Job item: The answer should consist of each line below that contains the word "wird".

Source material:
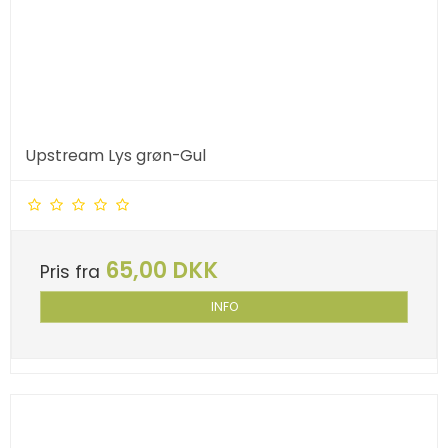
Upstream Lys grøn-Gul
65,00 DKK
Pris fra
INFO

* * *

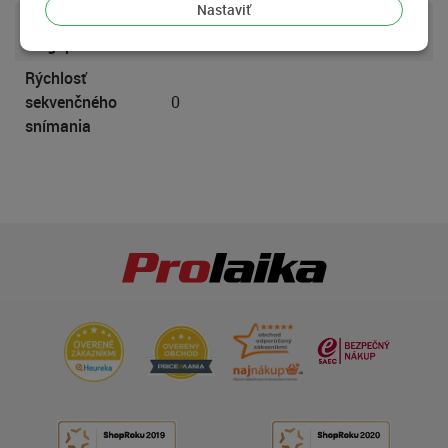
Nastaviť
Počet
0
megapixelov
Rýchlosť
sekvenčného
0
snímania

==

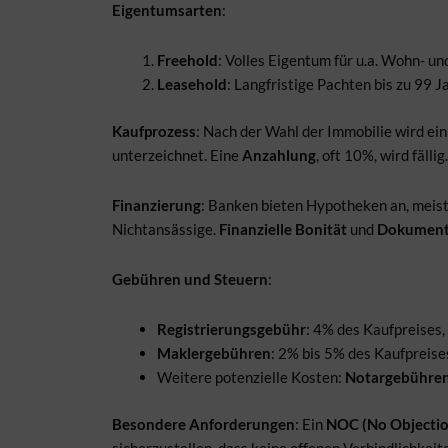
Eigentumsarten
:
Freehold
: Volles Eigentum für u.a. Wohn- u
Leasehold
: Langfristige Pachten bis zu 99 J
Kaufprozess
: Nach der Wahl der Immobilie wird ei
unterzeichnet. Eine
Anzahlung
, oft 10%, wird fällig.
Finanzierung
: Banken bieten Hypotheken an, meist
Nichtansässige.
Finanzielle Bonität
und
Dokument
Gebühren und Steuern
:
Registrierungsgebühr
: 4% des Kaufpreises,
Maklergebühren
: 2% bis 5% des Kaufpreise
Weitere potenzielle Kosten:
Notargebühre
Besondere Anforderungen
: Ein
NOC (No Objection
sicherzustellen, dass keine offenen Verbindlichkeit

Answer section:
: Nach der Wahl der Immobilie wird ei
, oft 10%, wird fällig.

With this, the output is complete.